PROBLEM STATEMENT: Go line by line through the listing below and copy those that hold "four".

RECORDS FOR THIS EXERCISE:
=======

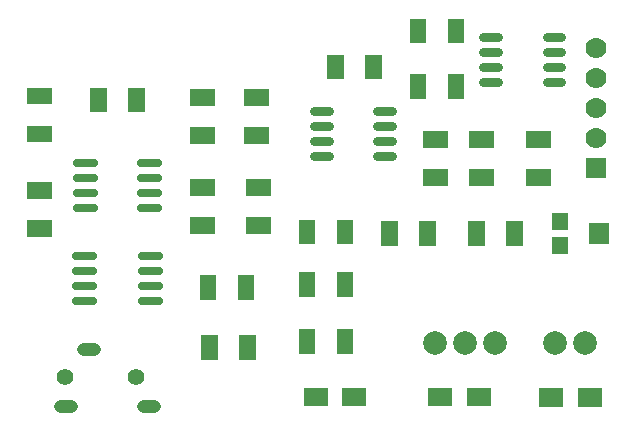
<source format=gts>
G04 Layer: TopSolderMaskLayer*
G04 EasyEDA v6.4.17, 2021-03-05T15:54:57+08:00*
G04 7810626ff2e9405a9b1361f117870e28,a0ab3b0d74464cd6b67425ecbf828b8b,10*
G04 Gerber Generator version 0.2*
G04 Scale: 100 percent, Rotated: No, Reflected: No *
G04 Dimensions in millimeters *
G04 leading zeros omitted , absolute positions ,4 integer and 5 decimal *
%FSLAX45Y45*%
%MOMM*%

%ADD34C,0.7316*%
%ADD35C,0.6896*%
%ADD36C,0.6700*%
%ADD37C,1.1032*%
%ADD38C,1.4032*%
%ADD42C,2.0032*%
%ADD45C,1.7780*%
%ADD46R,1.7780X1.7780*%

%LPD*%
D34*
X6359400Y7696200D02*
G01*
X6235900Y7696200D01*
X6359400Y7569200D02*
G01*
X6235900Y7569200D01*
X6359400Y7442200D02*
G01*
X6235900Y7442200D01*
X6359400Y7315200D02*
G01*
X6235900Y7315200D01*
X6895899Y7696200D02*
G01*
X6772399Y7696200D01*
X6895899Y7569200D02*
G01*
X6772399Y7569200D01*
X6895899Y7442200D02*
G01*
X6772399Y7442200D01*
X6895899Y7315200D02*
G01*
X6772399Y7315200D01*
D35*
X2932508Y5842000D02*
G01*
X2786809Y5842000D01*
X2932508Y5715000D02*
G01*
X2786809Y5715000D01*
X2932508Y5588000D02*
G01*
X2786809Y5588000D01*
X2932508Y5461000D02*
G01*
X2786809Y5461000D01*
X3486990Y5842000D02*
G01*
X3341291Y5842000D01*
X3486990Y5715000D02*
G01*
X3341291Y5715000D01*
X3486990Y5588000D02*
G01*
X3341291Y5588000D01*
X3486990Y5461000D02*
G01*
X3341291Y5461000D01*
D36*
X2935480Y6629400D02*
G01*
X2797299Y6629400D01*
X2935480Y6502400D02*
G01*
X2797299Y6502400D01*
X2935480Y6375400D02*
G01*
X2797299Y6375400D01*
X2935480Y6248400D02*
G01*
X2797299Y6248400D01*
X3476500Y6629400D02*
G01*
X3338319Y6629400D01*
X3476500Y6502400D02*
G01*
X3338319Y6502400D01*
X3476500Y6375400D02*
G01*
X3338319Y6375400D01*
X3476500Y6248400D02*
G01*
X3338319Y6248400D01*
D37*
X3356848Y4573270D02*
G01*
X3446846Y4573270D01*
X2847375Y5053329D02*
G01*
X2937372Y5053329D01*
X2650728Y4573574D02*
G01*
X2740728Y4573574D01*
D34*
X5337299Y6692900D02*
G01*
X5460799Y6692900D01*
X5337299Y6819900D02*
G01*
X5460799Y6819900D01*
X5337299Y6946900D02*
G01*
X5460799Y6946900D01*
X5337299Y7073900D02*
G01*
X5460799Y7073900D01*
X4800800Y6692900D02*
G01*
X4924300Y6692900D01*
X4800800Y6819900D02*
G01*
X4924300Y6819900D01*
X4800800Y6946900D02*
G01*
X4924300Y6946900D01*
X4800800Y7073900D02*
G01*
X4924300Y7073900D01*
D38*
G01*
X2694152Y4815789D03*
G01*
X3296056Y4815789D03*
G36*
X6096761Y4572507D02*
G01*
X6096761Y4728718D01*
X6298691Y4728718D01*
X6298691Y4572507D01*
G37*
G36*
X5768847Y4572507D02*
G01*
X5768847Y4728718D01*
X5971031Y4728718D01*
X5971031Y4572507D01*
G37*
G36*
X6706361Y4567428D02*
G01*
X6706361Y4723637D01*
X6908291Y4723637D01*
X6908291Y4567428D01*
G37*
G36*
X7034022Y4567428D02*
G01*
X7034022Y4723637D01*
X7235952Y4723637D01*
X7235952Y4567428D01*
G37*
G36*
X5042661Y4572507D02*
G01*
X5042661Y4728718D01*
X5244591Y4728718D01*
X5244591Y4572507D01*
G37*
G36*
X4714747Y4572507D02*
G01*
X4714747Y4728718D01*
X4916931Y4728718D01*
X4916931Y4572507D01*
G37*
G36*
X3833875Y5470144D02*
G01*
X3833875Y5680455D01*
X3974084Y5680455D01*
X3974084Y5470144D01*
G37*
G36*
X4153915Y5470144D02*
G01*
X4153915Y5680455D01*
X4294124Y5680455D01*
X4294124Y5470144D01*
G37*
G36*
X4225543Y6351015D02*
G01*
X4225543Y6491223D01*
X4435856Y6491223D01*
X4435856Y6351015D01*
G37*
G36*
X4225543Y6030976D02*
G01*
X4225543Y6171184D01*
X4435856Y6171184D01*
X4435856Y6030976D01*
G37*
G36*
X5611875Y7641844D02*
G01*
X5611875Y7852155D01*
X5752084Y7852155D01*
X5752084Y7641844D01*
G37*
G36*
X5931915Y7641844D02*
G01*
X5931915Y7852155D01*
X6072124Y7852155D01*
X6072124Y7641844D01*
G37*
G36*
X4672075Y5012944D02*
G01*
X4672075Y5223255D01*
X4812284Y5223255D01*
X4812284Y5012944D01*
G37*
G36*
X4992115Y5012944D02*
G01*
X4992115Y5223255D01*
X5132324Y5223255D01*
X5132324Y5012944D01*
G37*
G36*
X5724143Y6437376D02*
G01*
X5724143Y6577584D01*
X5934456Y6577584D01*
X5934456Y6437376D01*
G37*
G36*
X5724143Y6757415D02*
G01*
X5724143Y6897623D01*
X5934456Y6897623D01*
X5934456Y6757415D01*
G37*
D42*
G01*
X7099300Y5105400D03*
G01*
X6845300Y5105400D03*
G01*
X6337300Y5105400D03*
G01*
X5829300Y5105400D03*
G01*
X6083300Y5105400D03*
G36*
X6815836Y5862320D02*
G01*
X6815836Y6002781D01*
X6956043Y6002781D01*
X6956043Y5862320D01*
G37*
G36*
X7125715Y5942329D02*
G01*
X7125715Y6122670D01*
X7296150Y6122670D01*
X7296150Y5942329D01*
G37*
G36*
X6815836Y6062218D02*
G01*
X6815836Y6202679D01*
X6956043Y6202679D01*
X6956043Y6062218D01*
G37*
G36*
X2371343Y6005576D02*
G01*
X2371343Y6145784D01*
X2581656Y6145784D01*
X2581656Y6005576D01*
G37*
G36*
X2371343Y6325615D02*
G01*
X2371343Y6465823D01*
X2581656Y6465823D01*
X2581656Y6325615D01*
G37*
G36*
X3755643Y6030976D02*
G01*
X3755643Y6171184D01*
X3965956Y6171184D01*
X3965956Y6030976D01*
G37*
G36*
X3755643Y6351015D02*
G01*
X3755643Y6491223D01*
X3965956Y6491223D01*
X3965956Y6351015D01*
G37*
G36*
X2371343Y7125715D02*
G01*
X2371343Y7265923D01*
X2581656Y7265923D01*
X2581656Y7125715D01*
G37*
G36*
X2371343Y6805676D02*
G01*
X2371343Y6945884D01*
X2581656Y6945884D01*
X2581656Y6805676D01*
G37*
G36*
X3755643Y7113015D02*
G01*
X3755643Y7253223D01*
X3965956Y7253223D01*
X3965956Y7113015D01*
G37*
G36*
X3755643Y6792976D02*
G01*
X3755643Y6933184D01*
X3965956Y6933184D01*
X3965956Y6792976D01*
G37*
G36*
X2906775Y7057644D02*
G01*
X2906775Y7267955D01*
X3046984Y7267955D01*
X3046984Y7057644D01*
G37*
G36*
X3226815Y7057644D02*
G01*
X3226815Y7267955D01*
X3367024Y7267955D01*
X3367024Y7057644D01*
G37*
G36*
X3846575Y4962144D02*
G01*
X3846575Y5172455D01*
X3986784Y5172455D01*
X3986784Y4962144D01*
G37*
G36*
X4166615Y4962144D02*
G01*
X4166615Y5172455D01*
X4306824Y5172455D01*
X4306824Y4962144D01*
G37*
G36*
X4992115Y5495544D02*
G01*
X4992115Y5705855D01*
X5132324Y5705855D01*
X5132324Y5495544D01*
G37*
G36*
X4672075Y5495544D02*
G01*
X4672075Y5705855D01*
X4812284Y5705855D01*
X4812284Y5495544D01*
G37*
G36*
X6117843Y6757415D02*
G01*
X6117843Y6897623D01*
X6328156Y6897623D01*
X6328156Y6757415D01*
G37*
G36*
X6117843Y6437376D02*
G01*
X6117843Y6577584D01*
X6328156Y6577584D01*
X6328156Y6437376D01*
G37*
G36*
X5690615Y5927344D02*
G01*
X5690615Y6137655D01*
X5830824Y6137655D01*
X5830824Y5927344D01*
G37*
G36*
X5370575Y5927344D02*
G01*
X5370575Y6137655D01*
X5510784Y6137655D01*
X5510784Y5927344D01*
G37*
G36*
X6427215Y5927344D02*
G01*
X6427215Y6137655D01*
X6567424Y6137655D01*
X6567424Y5927344D01*
G37*
G36*
X6107175Y5927344D02*
G01*
X6107175Y6137655D01*
X6247384Y6137655D01*
X6247384Y5927344D01*
G37*
G36*
X4672075Y5940044D02*
G01*
X4672075Y6150355D01*
X4812284Y6150355D01*
X4812284Y5940044D01*
G37*
G36*
X4992115Y5940044D02*
G01*
X4992115Y6150355D01*
X5132324Y6150355D01*
X5132324Y5940044D01*
G37*
G36*
X4212843Y6792976D02*
G01*
X4212843Y6933184D01*
X4423156Y6933184D01*
X4423156Y6792976D01*
G37*
G36*
X4212843Y7113015D02*
G01*
X4212843Y7253223D01*
X4423156Y7253223D01*
X4423156Y7113015D01*
G37*
G36*
X4913375Y7337044D02*
G01*
X4913375Y7547355D01*
X5053584Y7547355D01*
X5053584Y7337044D01*
G37*
G36*
X5233415Y7337044D02*
G01*
X5233415Y7547355D01*
X5373624Y7547355D01*
X5373624Y7337044D01*
G37*
G36*
X5931915Y7171944D02*
G01*
X5931915Y7382255D01*
X6072124Y7382255D01*
X6072124Y7171944D01*
G37*
G36*
X5611875Y7171944D02*
G01*
X5611875Y7382255D01*
X5752084Y7382255D01*
X5752084Y7171944D01*
G37*
G36*
X6600443Y6437376D02*
G01*
X6600443Y6577584D01*
X6810756Y6577584D01*
X6810756Y6437376D01*
G37*
G36*
X6600443Y6757415D02*
G01*
X6600443Y6897623D01*
X6810756Y6897623D01*
X6810756Y6757415D01*
G37*
D45*
G01*
X7188200Y7607300D03*
G01*
X7188200Y7353300D03*
G01*
X7188200Y7099300D03*
G01*
X7188200Y6845300D03*
D46*
G01*
X7188200Y6591300D03*
M02*

</source>
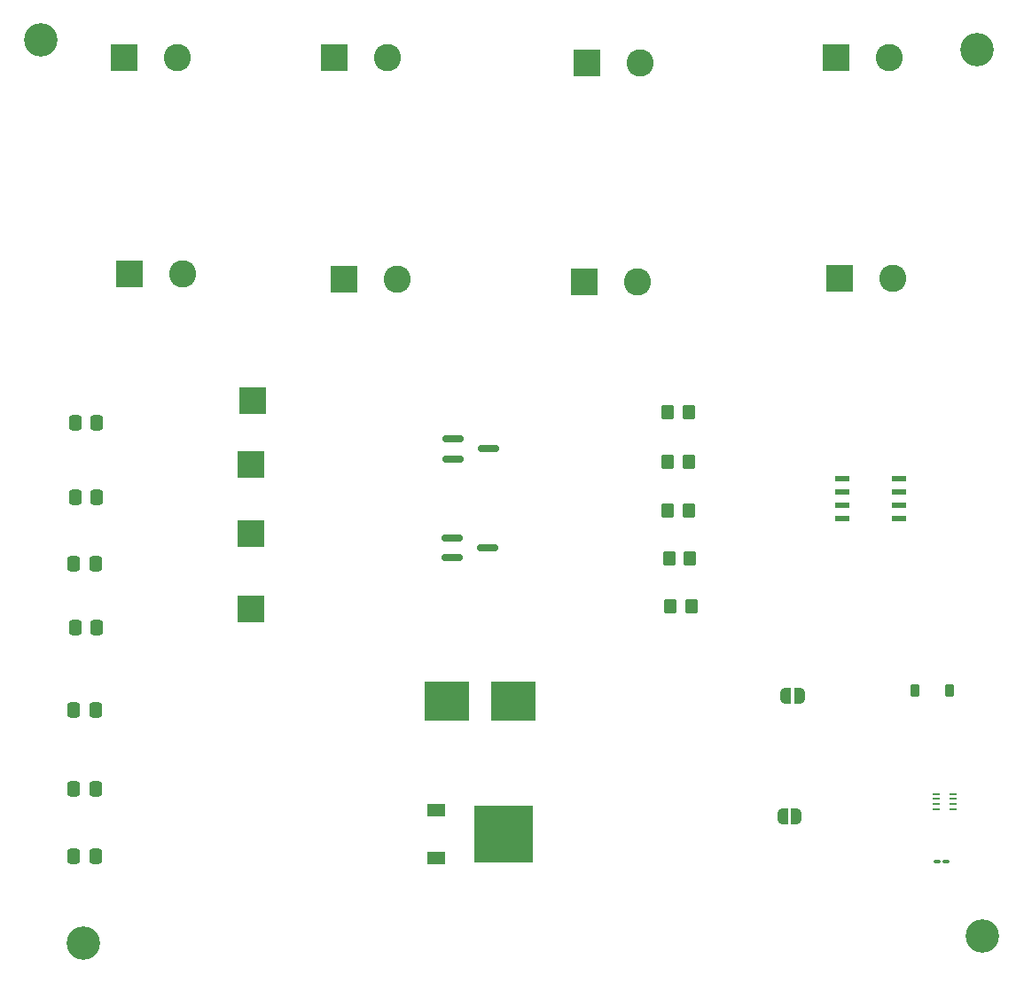
<source format=gbr>
G04 #@! TF.GenerationSoftware,KiCad,Pcbnew,8.0.4*
G04 #@! TF.CreationDate,2024-10-22T20:24:45-05:00*
G04 #@! TF.ProjectId,PCB_split,5043425f-7370-46c6-9974-2e6b69636164,rev?*
G04 #@! TF.SameCoordinates,Original*
G04 #@! TF.FileFunction,Soldermask,Top*
G04 #@! TF.FilePolarity,Negative*
%FSLAX46Y46*%
G04 Gerber Fmt 4.6, Leading zero omitted, Abs format (unit mm)*
G04 Created by KiCad (PCBNEW 8.0.4) date 2024-10-22 20:24:45*
%MOMM*%
%LPD*%
G01*
G04 APERTURE LIST*
G04 Aperture macros list*
%AMRoundRect*
0 Rectangle with rounded corners*
0 $1 Rounding radius*
0 $2 $3 $4 $5 $6 $7 $8 $9 X,Y pos of 4 corners*
0 Add a 4 corners polygon primitive as box body*
4,1,4,$2,$3,$4,$5,$6,$7,$8,$9,$2,$3,0*
0 Add four circle primitives for the rounded corners*
1,1,$1+$1,$2,$3*
1,1,$1+$1,$4,$5*
1,1,$1+$1,$6,$7*
1,1,$1+$1,$8,$9*
0 Add four rect primitives between the rounded corners*
20,1,$1+$1,$2,$3,$4,$5,0*
20,1,$1+$1,$4,$5,$6,$7,0*
20,1,$1+$1,$6,$7,$8,$9,0*
20,1,$1+$1,$8,$9,$2,$3,0*%
%AMFreePoly0*
4,1,19,0.500000,-0.750000,0.000000,-0.750000,0.000000,-0.744911,-0.071157,-0.744911,-0.207708,-0.704816,-0.327430,-0.627875,-0.420627,-0.520320,-0.479746,-0.390866,-0.500000,-0.250000,-0.500000,0.250000,-0.479746,0.390866,-0.420627,0.520320,-0.327430,0.627875,-0.207708,0.704816,-0.071157,0.744911,0.000000,0.744911,0.000000,0.750000,0.500000,0.750000,0.500000,-0.750000,0.500000,-0.750000,
$1*%
%AMFreePoly1*
4,1,19,0.000000,0.744911,0.071157,0.744911,0.207708,0.704816,0.327430,0.627875,0.420627,0.520320,0.479746,0.390866,0.500000,0.250000,0.500000,-0.250000,0.479746,-0.390866,0.420627,-0.520320,0.327430,-0.627875,0.207708,-0.704816,0.071157,-0.744911,0.000000,-0.744911,0.000000,-0.750000,-0.500000,-0.750000,-0.500000,0.750000,0.000000,0.750000,0.000000,0.744911,0.000000,0.744911,
$1*%
G04 Aperture macros list end*
%ADD10RoundRect,0.250000X-0.337500X-0.475000X0.337500X-0.475000X0.337500X0.475000X-0.337500X0.475000X0*%
%ADD11FreePoly0,0.000000*%
%ADD12FreePoly1,0.000000*%
%ADD13RoundRect,0.250000X-0.350000X-0.450000X0.350000X-0.450000X0.350000X0.450000X-0.350000X0.450000X0*%
%ADD14C,3.200000*%
%ADD15R,2.600000X2.600000*%
%ADD16C,2.600000*%
%ADD17R,2.500000X2.500000*%
%ADD18R,0.711200X0.228600*%
%ADD19R,1.699999X1.300000*%
%ADD20R,5.699998X5.499999*%
%ADD21R,4.240000X3.810000*%
%ADD22RoundRect,0.162500X-0.837500X-0.162500X0.837500X-0.162500X0.837500X0.162500X-0.837500X0.162500X0*%
%ADD23R,1.460500X0.558800*%
%ADD24RoundRect,0.225000X-0.225000X-0.375000X0.225000X-0.375000X0.225000X0.375000X-0.225000X0.375000X0*%
%ADD25RoundRect,0.100000X-0.217500X-0.100000X0.217500X-0.100000X0.217500X0.100000X-0.217500X0.100000X0*%
G04 APERTURE END LIST*
D10*
G04 #@! TO.C,C5*
X95439500Y-104267000D03*
X97514500Y-104267000D03*
G04 #@! TD*
D11*
G04 #@! TO.C,JP2*
X163165000Y-114427000D03*
D12*
X164465000Y-114427000D03*
G04 #@! TD*
D10*
G04 #@! TO.C,C6*
X95439500Y-111760000D03*
X97514500Y-111760000D03*
G04 #@! TD*
G04 #@! TO.C,C7*
X95461000Y-118237000D03*
X97536000Y-118237000D03*
G04 #@! TD*
G04 #@! TO.C,C4*
X95566500Y-96393000D03*
X97641500Y-96393000D03*
G04 #@! TD*
D13*
G04 #@! TO.C,R2*
X152178000Y-80518000D03*
X154178000Y-80518000D03*
G04 #@! TD*
D14*
G04 #@! TO.C,H4*
X182245000Y-125857000D03*
G04 #@! TD*
D15*
G04 #@! TO.C,J6*
X144202150Y-63373000D03*
D16*
X149282150Y-63373000D03*
G04 #@! TD*
D17*
G04 #@! TO.C,TP4*
X112395000Y-94615000D03*
G04 #@! TD*
D10*
G04 #@! TO.C,C1*
X95566500Y-76835000D03*
X97641500Y-76835000D03*
G04 #@! TD*
D18*
G04 #@! TO.C,U2*
X177804376Y-112256811D03*
X177804376Y-112756937D03*
X177804376Y-113257063D03*
X177804376Y-113757189D03*
X179404576Y-113757189D03*
X179404576Y-113257063D03*
X179404576Y-112756937D03*
X179404576Y-112256811D03*
G04 #@! TD*
D19*
G04 #@! TO.C,U1*
X130066001Y-113793001D03*
X130066001Y-118362999D03*
D20*
X136506001Y-116078000D03*
G04 #@! TD*
D14*
G04 #@! TO.C,H2*
X181737000Y-41148000D03*
G04 #@! TD*
D16*
G04 #@! TO.C,J7*
X173285150Y-41910000D03*
D15*
X168205150Y-41910000D03*
G04 #@! TD*
D11*
G04 #@! TO.C,JP1*
X163449000Y-102870000D03*
D12*
X164749000Y-102870000D03*
G04 #@! TD*
D15*
G04 #@! TO.C,J4*
X121215150Y-63119000D03*
D16*
X126295150Y-63119000D03*
G04 #@! TD*
D21*
G04 #@! TO.C,F1*
X131044000Y-103378000D03*
X137414000Y-103378000D03*
G04 #@! TD*
D15*
G04 #@! TO.C,J2*
X100768150Y-62611000D03*
D16*
X105848150Y-62611000D03*
G04 #@! TD*
D13*
G04 #@! TO.C,R5*
X152432000Y-94361000D03*
X154432000Y-94361000D03*
G04 #@! TD*
D22*
G04 #@! TO.C,D2*
X131629150Y-78359000D03*
X131629150Y-80259000D03*
X135049150Y-79309000D03*
G04 #@! TD*
D16*
G04 #@! TO.C,J5*
X149531150Y-42469000D03*
D15*
X144451150Y-42469000D03*
G04 #@! TD*
D13*
G04 #@! TO.C,R1*
X152178000Y-75819000D03*
X154178000Y-75819000D03*
G04 #@! TD*
D23*
G04 #@! TO.C,Q1*
X168795700Y-82169000D03*
X168795700Y-83439000D03*
X168795700Y-84709000D03*
X168795700Y-85979000D03*
X174244000Y-85979000D03*
X174244000Y-84709000D03*
X174244000Y-83439000D03*
X174244000Y-82169000D03*
G04 #@! TD*
D17*
G04 #@! TO.C,TP2*
X112395000Y-80772000D03*
G04 #@! TD*
D24*
G04 #@! TO.C,D1*
X175770000Y-102362000D03*
X179070000Y-102362000D03*
G04 #@! TD*
D10*
G04 #@! TO.C,C3*
X95439500Y-90297000D03*
X97514500Y-90297000D03*
G04 #@! TD*
D17*
G04 #@! TO.C,TP1*
X112522000Y-74676000D03*
G04 #@! TD*
D22*
G04 #@! TO.C,D3*
X131581000Y-87823000D03*
X131581000Y-89723000D03*
X135001000Y-88773000D03*
G04 #@! TD*
D13*
G04 #@! TO.C,R4*
X152305000Y-89789000D03*
X154305000Y-89789000D03*
G04 #@! TD*
D16*
G04 #@! TO.C,J1*
X105335150Y-41961000D03*
D15*
X100255150Y-41961000D03*
G04 #@! TD*
D17*
G04 #@! TO.C,TP3*
X112325150Y-87398000D03*
G04 #@! TD*
D15*
G04 #@! TO.C,J8*
X168586150Y-62992000D03*
D16*
X173666150Y-62992000D03*
G04 #@! TD*
G04 #@! TO.C,J3*
X125406150Y-41910000D03*
D15*
X120326150Y-41910000D03*
G04 #@! TD*
D13*
G04 #@! TO.C,R3*
X152178000Y-85217000D03*
X154178000Y-85217000D03*
G04 #@! TD*
D25*
G04 #@! TO.C,L1*
X177900500Y-118745000D03*
X178715500Y-118745000D03*
G04 #@! TD*
D10*
G04 #@! TO.C,C2*
X95566500Y-83947000D03*
X97641500Y-83947000D03*
G04 #@! TD*
D14*
G04 #@! TO.C,H1*
X92329000Y-40259000D03*
G04 #@! TD*
G04 #@! TO.C,H3*
X96393000Y-126492000D03*
G04 #@! TD*
M02*

</source>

=======

REPLY:
0 Add four circle primitives for the rounded corners*
0 Add four rect primitives between the rounded corners*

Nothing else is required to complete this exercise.